Das In/Out Exercise: Ein einfacher Startpunkt für ehrliche Teamgespräche

Es gibt Dinge, die in Teams einfach „irgendwie” laufen. Jeder weiß, dass sie nicht ideal sind, aber niemand spricht sie an. Warum auch? Es gibt ja Wichtigeres: Deadlines, Kund*innentermine, das große Projekt, das eh schon im Verzug ist.

Und dann gibt es diesen einen Workshop, in dem plötzlich Sätze fallen wie: „Mich stört, dass wir ständig Meetings verschieben“, „Ich fände es gut, wenn wir mehr Raum für leise Stimmen hätten“, „Bitte keine Gruppenchats mehr nach Feierabend.“

Ein solcher Moment kann ein Augenöffner sein. Und genau dafür ist das In/Out Exercise da.

Was ist das In/Out Exercise?

Person schreibt mit einem Stift auf eine gelbe Moderationskarte, daneben liegen weitere Karten und Stifte auf einem Holztisch. Text: „Was soll rein und was soll raus? Das In/Out Exercise für ehrliche Teamgespräche.“

Das In/Out Exercise ist simpel. Zwei Kategorien, die das gesamte Team-Miteinander abbilden:

  • IN: Das wollen wir fördern. Mehr davon, bitte.

  • OUT: Das wollen wir vermeiden. Darauf können wir gut verzichten.

Es wirkt unscheinbar und genau das macht es so kraftvoll. Es zwingt niemanden zu langatmigen Diskussionen über „Werte“ oder „Kultur“, sondern bringt die Dinge auf den Punkt.

Warum Teams dieses Gespräch brauchen

Die meisten Teams sind unglaublich gut darin, über fachliche Themen zu reden. Wer was bis wann erledigt, wie der Prozess optimiert werden kann und welche Tools noch fehlen.

Aber wenn es um die Zusammenarbeit an sich geht – um Erwartungen, Bedürfnisse, Grenzen – herrscht oft Schweigen. Warum? Weil es unbequem ist, weil niemand als schwierig gelten will, weil wir meinen, dass Erwachsene „das untereinander schon irgendwie regeln“.

Spoiler: Tun sie nicht. Nicht ohne einen Rahmen, der dieses Gespräch möglich macht.

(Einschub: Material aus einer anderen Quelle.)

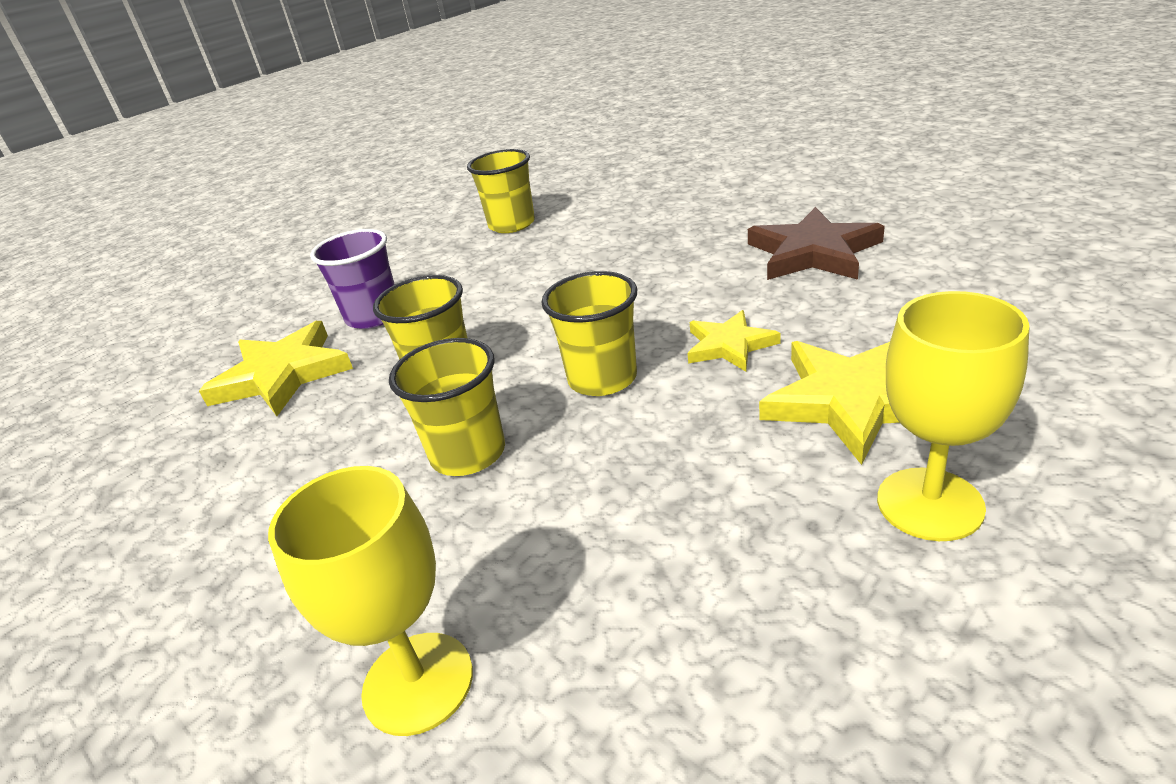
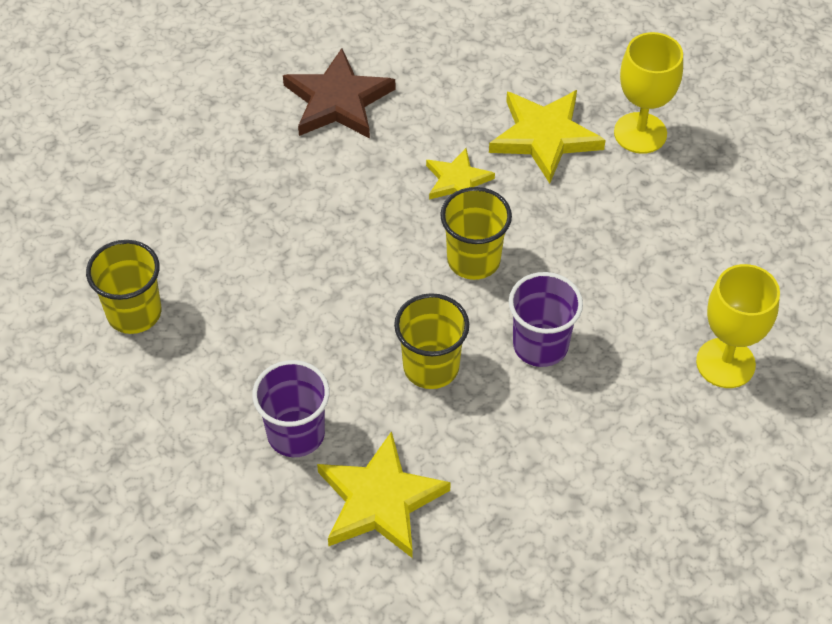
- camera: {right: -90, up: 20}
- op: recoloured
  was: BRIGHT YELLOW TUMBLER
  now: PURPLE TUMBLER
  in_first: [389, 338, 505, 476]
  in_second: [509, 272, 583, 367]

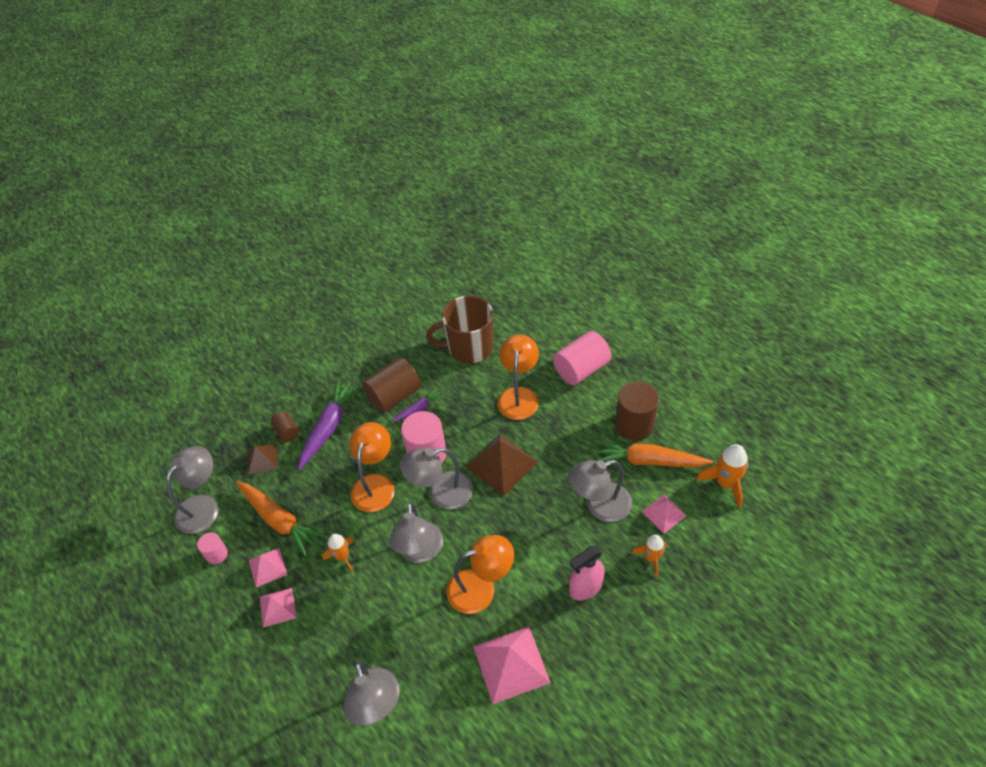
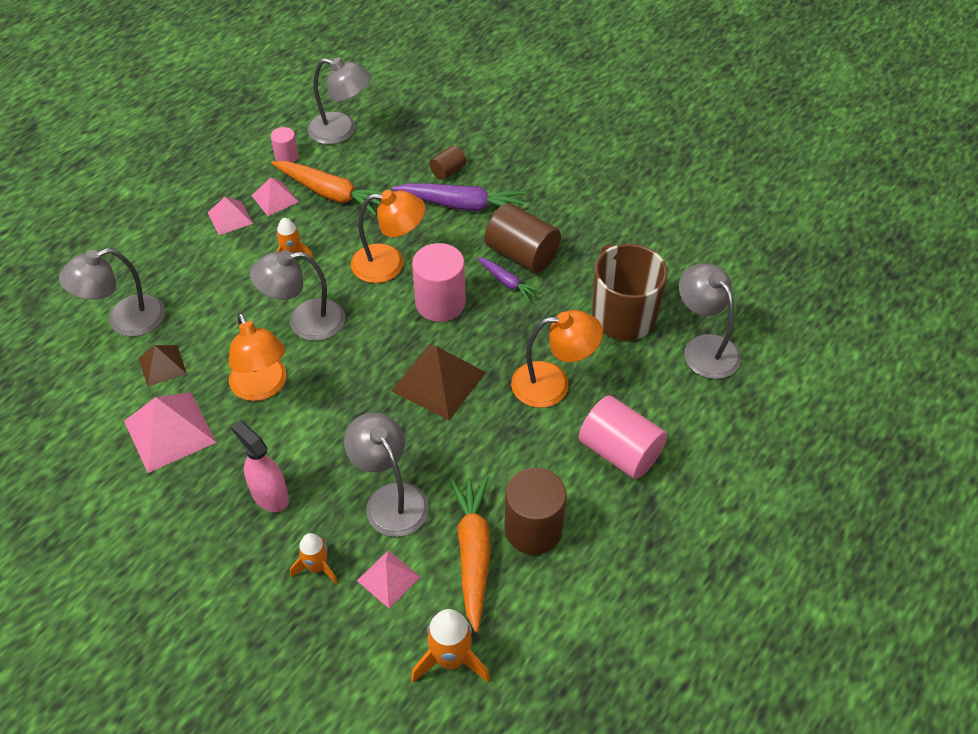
- camera: {right: 75, up: 0}
- op: moved
  was: DARK BROWN SOLID PYRAMID
  in_first: [247, 444, 278, 475]
  in_second: [139, 345, 187, 387]
- op: moved
  was: GRAY DESK LAMP
  in_first: [400, 447, 473, 510]
  in_second: [679, 264, 741, 379]
- op: turned
  was: ORANGE-COLOURED ROOT VEGETABLE
  in_first: [236, 481, 326, 557]
  in_second: [271, 161, 383, 216]
  clockwise: -90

So funktioniert das In/Out Exercise

Vorbereitung

Du brauchst kein schickes Setup:

  • ein Flipchart oder Whiteboard mit zwei Spalten oder Kreisen – IN und OUT

  • Moderationskarten oder digitale Post-its

  • eine Person, die die Moderation übernimmt

Ablauf

1. Individuelle Reflexion

Jede Person schreibt für sich auf:

  • Was wünsche ich mir im Team? (IN)

  • Was möchte ich weniger oder gar nicht erleben? (OUT)

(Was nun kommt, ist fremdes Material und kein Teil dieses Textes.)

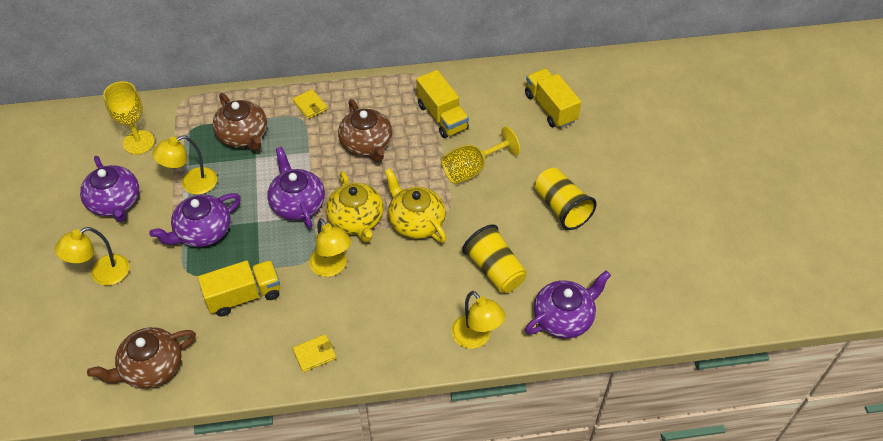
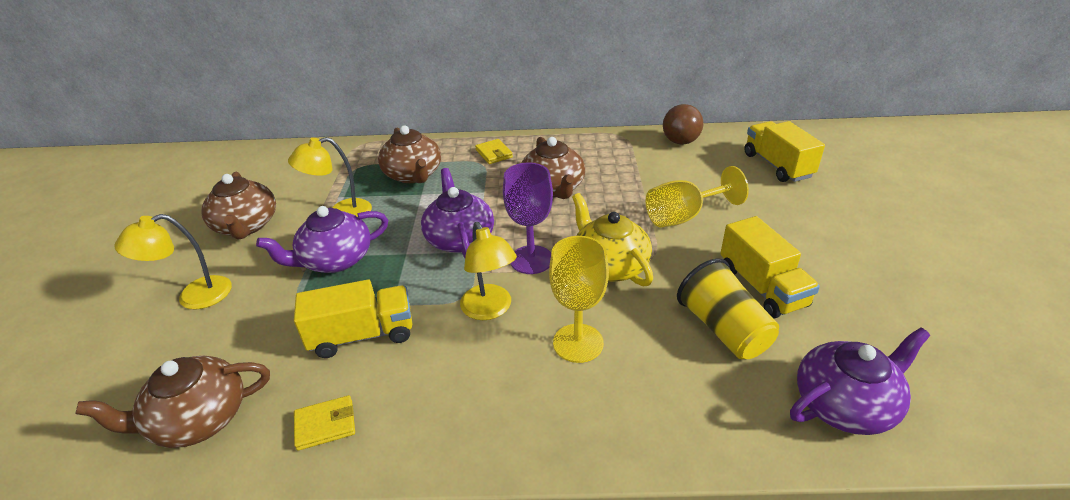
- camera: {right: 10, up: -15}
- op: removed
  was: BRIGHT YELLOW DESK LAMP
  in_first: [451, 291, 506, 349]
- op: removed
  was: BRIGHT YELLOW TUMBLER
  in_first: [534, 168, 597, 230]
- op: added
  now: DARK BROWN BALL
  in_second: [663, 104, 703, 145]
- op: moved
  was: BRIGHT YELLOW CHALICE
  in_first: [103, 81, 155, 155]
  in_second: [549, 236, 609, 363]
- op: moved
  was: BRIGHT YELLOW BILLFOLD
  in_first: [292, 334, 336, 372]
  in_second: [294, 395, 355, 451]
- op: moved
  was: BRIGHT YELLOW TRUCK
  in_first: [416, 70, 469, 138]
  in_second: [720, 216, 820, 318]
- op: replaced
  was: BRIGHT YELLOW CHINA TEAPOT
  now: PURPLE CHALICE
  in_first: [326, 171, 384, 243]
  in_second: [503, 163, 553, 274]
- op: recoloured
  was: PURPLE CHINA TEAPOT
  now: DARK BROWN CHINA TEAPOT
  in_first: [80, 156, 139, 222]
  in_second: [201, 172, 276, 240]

Tipp: Ermutige die Teilnehmenden, auch vermeintlich kleine Dinge aufzuschreiben. Es sind oft genau diese Details, die den Unterschied machen.

2. Vorstellen und einsortieren

Alle bringen ihre Karten mit ins Plenum. Nacheinander werden sie vorgelesen und den Kategorien zugeordnet.

3. Gemeinsamer Dialog

Jetzt wird’s spannend: Wo sind wir uns einig? Wo gibt es unterschiedliche Vorstellungen? Es geht nicht um Konsens um jeden Preis. Es geht darum, Unterschiede sichtbar zu machen und darüber ins Gespräch zu kommen.

4. Konkrete Schritte ableiten

Am Ende sollte das Team 2–3 Punkte festhalten, die es direkt angehen will. Mehr wären unrealistisch: Veränderung vollzieht sich in kleinen Dosen.

Was macht das Format so wirksam?

Das In/Out Exercise …

  • holt unausgesprochene Erwartungen ans Licht

  • baut Vorbehalte ab, bevor sie zu Konflikten werden

  • gibt dem Team die Chance, gemeinsam Regeln für das Miteinander zu entwickeln

Es ist kein Zauberstab, der alle Probleme löst. Aber es ist ein Anfang und oft ein Anfang, der lange nachwirkt.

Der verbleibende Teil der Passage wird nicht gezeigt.